Lord Thomas of Gresford
Main Page: Lord Thomas of Gresford (Liberal Democrat - Life peer)My Lords, I, too, thank the noble Lord, Lord Empey, for raising this very important topic.
Paragraph 20 of the memorandum of understanding states:
“The UK Government will involve the devolved administrations as fully as possible in discussions about the formulation of the UK’s policy position on all EU and international issues which touch on devolved matters”.
Paragraph B2.5 of the annexed Concordat on Co-ordination of European Union Policy Issues—Wales states that,
“the UK Government wishes to involve the Welsh Ministers as directly and fully as possible in decision making on EU matters which touch on devolved areas”.
Nothing could more directly touch on devolved areas than Brexit. Nevertheless, the Government have failed adequately to discuss the formulation of the UK’s policy position with the Welsh Government and have not involved Welsh Ministers—directly or, indeed, indirectly—in decision-making about the negotiations.
These failures have led to an impasse such that neither the Welsh Assembly nor the Scottish Parliament will grant legislative consent to the withdrawal Bill currently before the House of Commons. Welsh and Scottish parliamentarians from every political party in the devolved Administrations, including the Conservatives, met the junior Minister in Committee Room 4A last month—I was present—and made it clear to him that they were united in refusing legislative consent to the Bill in its present form.
Why is that?
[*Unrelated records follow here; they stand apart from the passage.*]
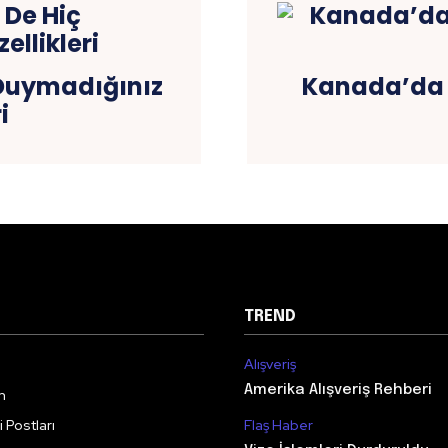
 Duymadığınız
Kanada’da 
i
TREND
Alışveriş
Amerika Alışveriş Rehberi
m
 Postları
Flaş Haber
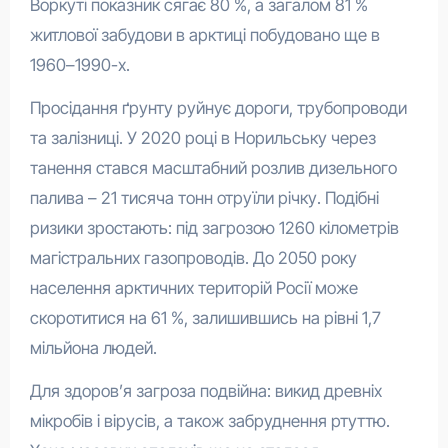
Воркуті показник сягає 80 %, а загалом 81 %
житлової забудови в арктиці побудовано ще в
1960–1990-х.
Просідання ґрунту руйнує дороги, трубопроводи
та залізниці. У 2020 році в Норильську через
танення стався масштабний розлив дизельного
палива – 21 тисяча тонн отруїли річку. Подібні
ризики зростають: під загрозою 1260 кілометрів
магістральних газопроводів. До 2050 року
населення арктичних територій Росії може
скоротитися на 61 %, залишившись на рівні 1,7
мільйона людей.
Для здоров’я загроза подвійна: викид древніх
мікробів і вірусів, а також забруднення ртуттю.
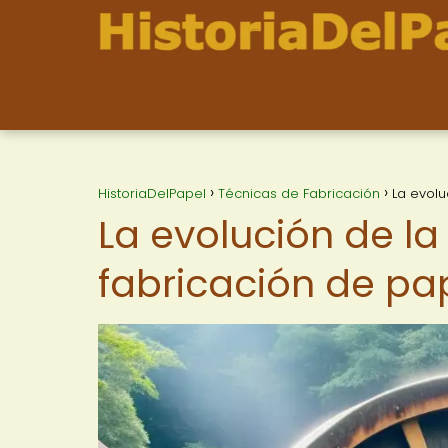
HistoriaDelPapel
Técnicas de Fabricación
La evolu
La evolución de la
fabricación de pa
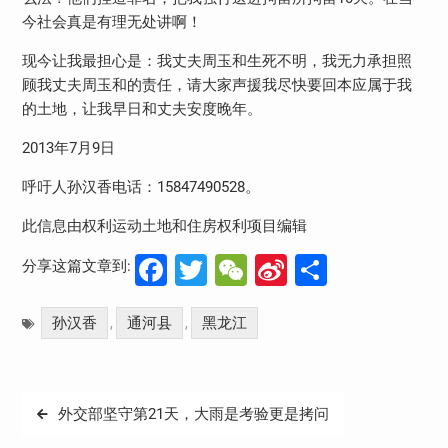
今社会真是有理无处讲啊！
现今让我最担心是：我丈夫周玉和生死不明，我无力承担照
顾我丈夫周玉和的责任，请大家声援我尽快要回本应属于我
的土地，让我早日和丈夫安度晚年。
2013
年
7
月
9
日
呼吁人孙汉香电话：
15847490528
。
此信息由权利运动土地和住房权利项目编辑
Facebook
Twitter
WeChat
Sina
分
分享这篇文章到:
Weibo
享
孙汉香
通河县
黑龙江
,
,
文
外交部坚守第21天，大雨是考验更是拷问
章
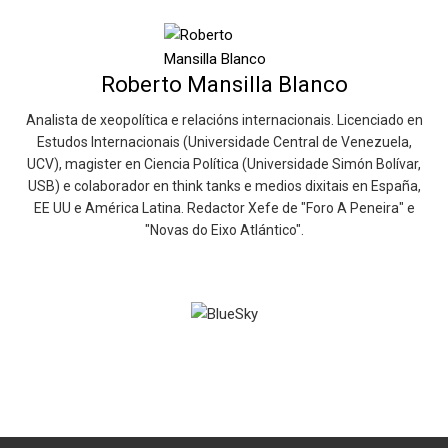
Roberto Mansilla Blanco
Analista de xeopolítica e relacións internacionais. Licenciado en
Estudos Internacionais (Universidade Central de Venezuela,
UCV), magister en Ciencia Política (Universidade Simón Bolívar,
USB) e colaborador en think tanks e medios dixitais en España,
EE UU e América Latina. Redactor Xefe de "Foro A Peneira" e
"Novas do Eixo Atlántico".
Currently, the Welsh Assembly and the Welsh Government are legally obliged to comply with EU law. Although legislative competence has been devolved from Westminster, their policy autonomy is significantly constrained in areas such as agriculture, environmental protection, state aid for industry, public procurement, and aspects of transport and energy by that framework of EU law. The effect of the withdrawal Bill is to remove the need for such compliance. These policy areas would, without more, fall completely under devolved control and quickly give rise to significant policy differences—so the Government, quite naturally, have concerns about the coherence of the internal UK market.
During Second Reading on 7 September the Minister, David Davis, said that the purpose of the devolution section of the withdrawal Bill was,
“recreating in UK law the common frameworks currently provided by EU law, and providing that the devolved institutions cannot generally modify them”.—[Official Report, Commons, 7/9/17; col. 354.]
The Joint Ministerial Committee (EU Negotiations), formed under the aegis of the memorandum of understanding, met for the first time in eight months on 16 October last. It issued a weak communiqué, which posited UK frameworks setting out a common approach and common goals. But, under the Bill, it is Westminster which will have the sole power to legislate to replace the EU frameworks with UK frameworks.
We in Wales have by and large been content with the EU framework agreements, based upon a wide perspective of the needs of the states, nations and regions of Europe. Wales is indeed a net beneficiary of European funds, which have significantly helped our deprived areas and our upland farms. But, when a UK framework is created by a Conservative Executive at Westminster, other considerations are bound to come into play. The politics of cutting the cake are very different. Even supposing that European funding is replaced, there are electoral considerations. There is, above all, the English question—the asymmetric aspect of the United Kingdom. Wales is not a priority. Scotland has some clout, simply with the threat of another referendum on independence. Northern Ireland can play its cards with the problems of the Irish border and the threat of a total breakdown of the Belfast agreement—and, in any event, the DUP holds the Government’s majority in its hands, not to mention a cash subsidy of £1 billion. By contrast, Wales holds no levers, and the Welsh Assembly Government is not a friend of the current Tory Administration.
There are 64 policy areas where powers returning from the EU intersect with the Welsh devolution settlement. The plan is that major powers will not go directly to Cardiff but will be retained in Westminster to be devolved, if at all, at the discretion of Ministers by statutory instrument—not even by the will of the Westminster Parliament in primary legislation. This basic lack of democratic process is at the heart of the disquiet voiced by all the devolved Administrations over the withdrawal Bill. In all this, the consultation aspects of the memorandum of understanding, with its joint ministerial committees meeting rarely, if at all, have been a dead letter. They should be scrapped. I am with the noble Lord, Lord Lexden: what is needed without further delay is a statutory UK Council of Ministers, drawing upon all the devolved Administrations and central government so that it can discuss and resolve the many problems that this Tory Brexit throws up.